During ensuing discussion, SFIREG POM WC members noted that Steve Bradbury, Director, OPP, stated previously that EPA would develop guidance regarding supplemental label requirements and suggested checking on the status of that effort. Also raised was the possibility that discussions concerning web-distributed labeling may contain pertinent analysis, particularly regarding label expiration dates.

Other Topics

  • OECA Update: David Stangel, EPA Office of Enforcement and Compliance Assurance (OECA), reported on various OECA activities. He stated there is an EPA-wide effort to achieve greater compliance with fewer field inspectors (due to reduced resources) by relying on increased electronic reporting.
  • Soil Fumigation Mitigation Label Amendments Update: John Peckham, Minnesota Department of Agriculture, and John Leahy, EPA OPP Pesticide Re-evaluation Division (PRD), provided a brief update concerning product labels, training certification, and outreach programs.
  • PPDC Bee Label Language Workgroup: Brian Rowe, Michigan Department of Agriculture and Rural Development, provided a brief update on the workgroup’s efforts. Issues on which the workgroup is focusing include: development of appropriate label language to describe the period when a plant/crop is actively producing nectar and bees are foraging; and consideration of extended residual toxicity of pesticide residues on the treated crop.
  • Methomyl Issue Paper: SFIREG POM WC members conferred with Meredith Laws, Chief, EPA OPP Insecticide-Rodenticide Branch, regarding how to submit to EPA the near-final issue paper concerning the widespread off-label use of methomyl-containing products for non-target species. Most recently, POM WC had revised the paper based on direction from the full SFIREG to raise as one option reclassification of methomyl as restricted use but to defer the solution to EPA. Laws stated that she thought it would be better to submit the issue paper as a petition to reclassify as restricted use; she also urged that the submission include copies of all incident reports, investigative data, and other supporting documentation for inclusion in the docket. After discussion, POM WC members agreed to compile the data and confer with SFIREG and AAPCO regarding the petition.

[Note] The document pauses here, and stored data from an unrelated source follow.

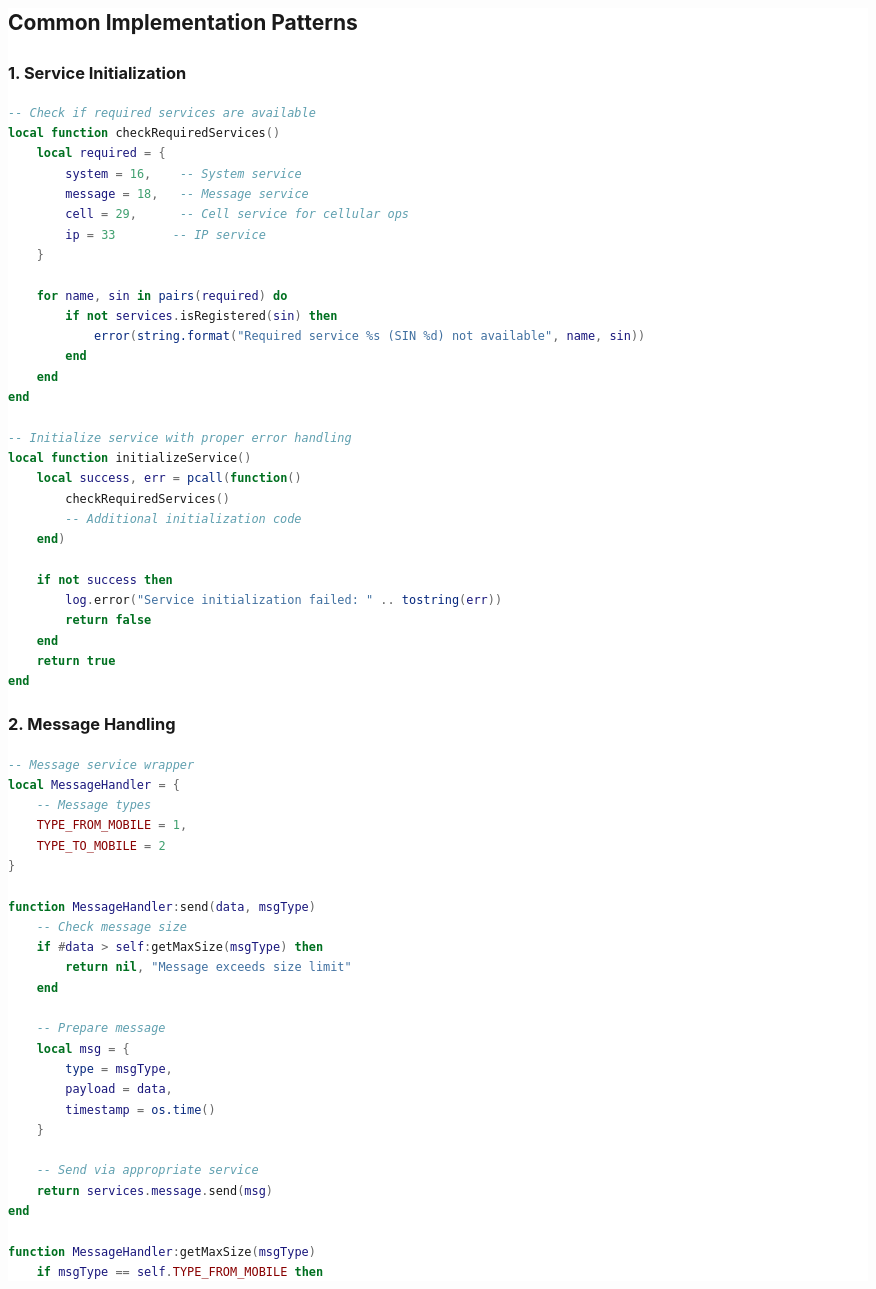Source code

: ## Common Implementation Patterns

### 1. Service Initialization
```lua
-- Check if required services are available
local function checkRequiredServices()
    local required = {
        system = 16,    -- System service
        message = 18,   -- Message service
        cell = 29,      -- Cell service for cellular ops
        ip = 33        -- IP service
    }

    for name, sin in pairs(required) do
        if not services.isRegistered(sin) then
            error(string.format("Required service %s (SIN %d) not available", name, sin))
        end
    end
end

-- Initialize service with proper error handling
local function initializeService()
    local success, err = pcall(function()
        checkRequiredServices()
        -- Additional initialization code
    end)

    if not success then
        log.error("Service initialization failed: " .. tostring(err))
        return false
    end
    return true
end
```

### 2. Message Handling
```lua
-- Message service wrapper
local MessageHandler = {
    -- Message types
    TYPE_FROM_MOBILE = 1,
    TYPE_TO_MOBILE = 2
}

function MessageHandler:send(data, msgType)
    -- Check message size
    if #data > self:getMaxSize(msgType) then
        return nil, "Message exceeds size limit"
    end

    -- Prepare message
    local msg = {
        type = msgType,
        payload = data,
        timestamp = os.time()
    }

    -- Send via appropriate service
    return services.message.send(msg)
end

function MessageHandler:getMaxSize(msgType)
    if msgType == self.TYPE_FROM_MOBILE then
```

  • Insect Repellency Mark — Section 25(b) Discussion: Rose Kyprianou, EPA OPP FEAD, provided an update on development of a voluntary program for registrants of skin-applied insect repellent products to adopt an EPA-developed graphic to provide standardized information about how long the product repels designated pests (ticks and/or mosquitoes). Kyprianou stated that EPA is working on program guidance, which EPA intends to share with SFIREG POM later this fall. Kyprianou specifically solicited SFIREG POM WC comment on EPA’s consideration of allowing FIFRA Section 25(b) products, which are exempt from registration, to use the graphic if the producers submit applications to do so accompanied by the requisite efficacy data. Comments generally were lukewarm on the idea and focused on whether EPA would review the exempt products seeking this approval to confirm compliance with the FIFRA Section 25(b) requirements, including composition and labeling.
  • Grant Guidance Workgroups Updates: Giguere reported that one workgroup completed its review of the current grant guidance form and proposed revisions to EPA to improve communication between EPA and the states regarding priorities and resources. Mary Francis Lowe, FEAD, discussed the new FOCAS grant guidance intended for use by EPA and the states; the states provided comments concerning expansion of the FOCAS guidance to include several additional topics.
  • Closed Session: Most of the second day of the meeting was a non-public session concerning the formalization of a “reverse SLITS process.” Currently, SLITS, or the State Label Issues Tracking System, is a tool that enables a State Lead Agency to send a product label-specific question directly to the right EPA PM.